“Quanto più uno si crede intelligente, tanto più si ritiene in diritto di essere anche maleducato” (DE)
29 gennaio
1688, sabato. Nasce Emanuele Swedenborg (nato Swedberg), strana figura di poligrafo, scienziato, tecnologo, teologo, mistico, veggente che influenzò fortemente la cultura del primo Ottocento. Non fondò alcuna chiesa, ma esiste tuttora più d’una “società” che si rifà al suo pensiero. La biografia di Swedenborg (in cui però vengono menzionati solo il mese e l’anno di nascita) insieme ad un riassunto più o meno fedele delle sue dottrine viene raccontata nel capitolo III di uno dei più strani romanzi di Balzac, “Seraphita”. Strano Swedenborg, strano il romanzo, ancor più strano il protagonista, l’androgino Seraphita/Seraphitus, il quale, essendo androgino, sarebbe “l’essere totale”. Amato da Wilfrid ( in quanto donna) e da Minna (in quanto uomo), e incline a sperimentare l’amore perfetto a tre, tuttavia abbandona Wilfrid e Minna sulla Terra nell’ultimo capitolo. E’ questo un insolito Balzac prolisso, declamatorio, misticheggiante, altisonante, e finalmente noioso, da leggersi solo su perentoria prescrizione medica. Ma non escludo che possa tornare di moda e diventare il Balzac del futuro. Tutto è possibile, a questo mondo.
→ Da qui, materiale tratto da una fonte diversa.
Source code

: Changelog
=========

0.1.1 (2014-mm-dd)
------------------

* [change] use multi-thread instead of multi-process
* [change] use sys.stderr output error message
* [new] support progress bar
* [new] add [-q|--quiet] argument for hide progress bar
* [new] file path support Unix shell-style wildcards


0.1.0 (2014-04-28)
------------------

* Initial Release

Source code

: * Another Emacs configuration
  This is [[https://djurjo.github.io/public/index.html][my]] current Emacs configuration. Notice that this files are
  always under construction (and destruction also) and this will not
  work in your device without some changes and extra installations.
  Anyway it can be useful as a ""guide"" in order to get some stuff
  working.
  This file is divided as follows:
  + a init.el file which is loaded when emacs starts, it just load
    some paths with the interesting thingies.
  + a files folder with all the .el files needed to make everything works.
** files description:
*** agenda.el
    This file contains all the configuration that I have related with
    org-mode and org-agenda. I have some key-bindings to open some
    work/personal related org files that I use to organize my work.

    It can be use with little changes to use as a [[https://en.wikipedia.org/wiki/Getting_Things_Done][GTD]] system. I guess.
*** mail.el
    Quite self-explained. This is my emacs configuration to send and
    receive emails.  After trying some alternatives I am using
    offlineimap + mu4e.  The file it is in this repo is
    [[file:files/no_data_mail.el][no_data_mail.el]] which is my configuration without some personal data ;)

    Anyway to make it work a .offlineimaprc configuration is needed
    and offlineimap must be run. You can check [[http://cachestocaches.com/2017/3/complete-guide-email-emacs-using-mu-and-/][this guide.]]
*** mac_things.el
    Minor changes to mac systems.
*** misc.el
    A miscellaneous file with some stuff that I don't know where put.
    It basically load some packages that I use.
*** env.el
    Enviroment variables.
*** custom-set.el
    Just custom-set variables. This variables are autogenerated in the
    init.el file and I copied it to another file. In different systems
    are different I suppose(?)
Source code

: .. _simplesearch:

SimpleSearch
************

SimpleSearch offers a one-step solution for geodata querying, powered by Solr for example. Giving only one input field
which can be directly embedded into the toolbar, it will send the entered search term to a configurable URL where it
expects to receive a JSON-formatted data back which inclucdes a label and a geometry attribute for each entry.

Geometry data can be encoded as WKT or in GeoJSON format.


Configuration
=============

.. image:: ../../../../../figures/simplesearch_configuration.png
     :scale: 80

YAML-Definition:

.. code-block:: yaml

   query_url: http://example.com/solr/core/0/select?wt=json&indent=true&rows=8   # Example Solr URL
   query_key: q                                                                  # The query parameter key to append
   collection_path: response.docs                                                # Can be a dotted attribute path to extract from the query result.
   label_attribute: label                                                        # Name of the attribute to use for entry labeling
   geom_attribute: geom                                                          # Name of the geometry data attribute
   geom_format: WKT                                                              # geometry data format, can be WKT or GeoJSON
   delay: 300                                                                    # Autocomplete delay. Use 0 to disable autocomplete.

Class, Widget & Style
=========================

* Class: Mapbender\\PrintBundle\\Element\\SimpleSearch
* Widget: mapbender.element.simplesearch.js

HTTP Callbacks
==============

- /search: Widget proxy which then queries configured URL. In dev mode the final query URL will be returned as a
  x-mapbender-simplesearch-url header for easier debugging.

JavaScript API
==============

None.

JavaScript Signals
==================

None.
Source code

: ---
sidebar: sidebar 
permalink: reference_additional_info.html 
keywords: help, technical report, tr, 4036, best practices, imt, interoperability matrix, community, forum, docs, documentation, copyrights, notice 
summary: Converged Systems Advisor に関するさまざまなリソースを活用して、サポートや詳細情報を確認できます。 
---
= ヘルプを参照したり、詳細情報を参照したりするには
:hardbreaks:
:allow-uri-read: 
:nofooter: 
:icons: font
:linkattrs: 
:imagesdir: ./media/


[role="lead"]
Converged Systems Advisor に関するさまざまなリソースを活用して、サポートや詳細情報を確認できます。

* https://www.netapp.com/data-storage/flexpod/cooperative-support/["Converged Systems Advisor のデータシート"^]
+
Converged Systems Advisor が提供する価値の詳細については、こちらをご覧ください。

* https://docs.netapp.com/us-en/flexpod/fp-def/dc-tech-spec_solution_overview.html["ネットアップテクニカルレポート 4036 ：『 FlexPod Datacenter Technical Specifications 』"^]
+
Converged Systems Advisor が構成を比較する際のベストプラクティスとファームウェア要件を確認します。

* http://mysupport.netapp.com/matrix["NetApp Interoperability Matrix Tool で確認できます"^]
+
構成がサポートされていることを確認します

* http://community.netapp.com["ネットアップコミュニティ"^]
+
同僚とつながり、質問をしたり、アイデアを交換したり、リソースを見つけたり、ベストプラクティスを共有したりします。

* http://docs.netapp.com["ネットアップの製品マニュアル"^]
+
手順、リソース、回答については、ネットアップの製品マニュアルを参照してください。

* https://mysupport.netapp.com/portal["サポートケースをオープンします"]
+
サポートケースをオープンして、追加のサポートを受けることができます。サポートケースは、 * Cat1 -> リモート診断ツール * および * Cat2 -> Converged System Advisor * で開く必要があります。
(“Séraphîta”, dagli “Studi Filosofici”, pubblicato dapprima a puntate nel 1834, 322 Kbytes).
Nell’abbondantissima produzione scritta di Swedenborg l’opera “De Telluribus Universi – I mondi dell’universo” non è certamente la più importante. E’ tuttavia forse la più discussa oggi, immagino perché l’autore, nel suo viaggio cosmico, descrive solo i pianeti del sistema solare noti al suo tempo (quindi niente Urano e Nettuno). E’ interessante, inoltre, per le descrizioni che il veggente ci regala dei loro abitanti, che Balzac riporta più o meno fedelmente, come ad esempio:”… ceux de la Lune sont petits comme des enfants de six ans, leur voix part de l’abdomen, et ils rampent – quelli della Luna sono piccoli, come bambini di sei anni, la loro voce parte dall’addome, e strisciano”.
1837, venerdì (vecchio stile). Aleksandr Pushkin muore due giorni dopo il duello con Georges d’Anthès. La morte di Pushkin è un evento cruciale della letteratura russa.
“Quel reazionario gli ha sparato addosso, gli ha rotto un femore e gli ha assicurato l’immortalità”, così medita rabbiosamente davanti al monumento a Pushkin il poeta di regime Rjukhin, tornando dall’aver accompagnato il poeta Bjezdomnyj, impazzito, in manicomio. Siamo al capitolo VI de “Il maestro e Margherita”, di Mikhail Bulgakov. Vedi 30 aprile.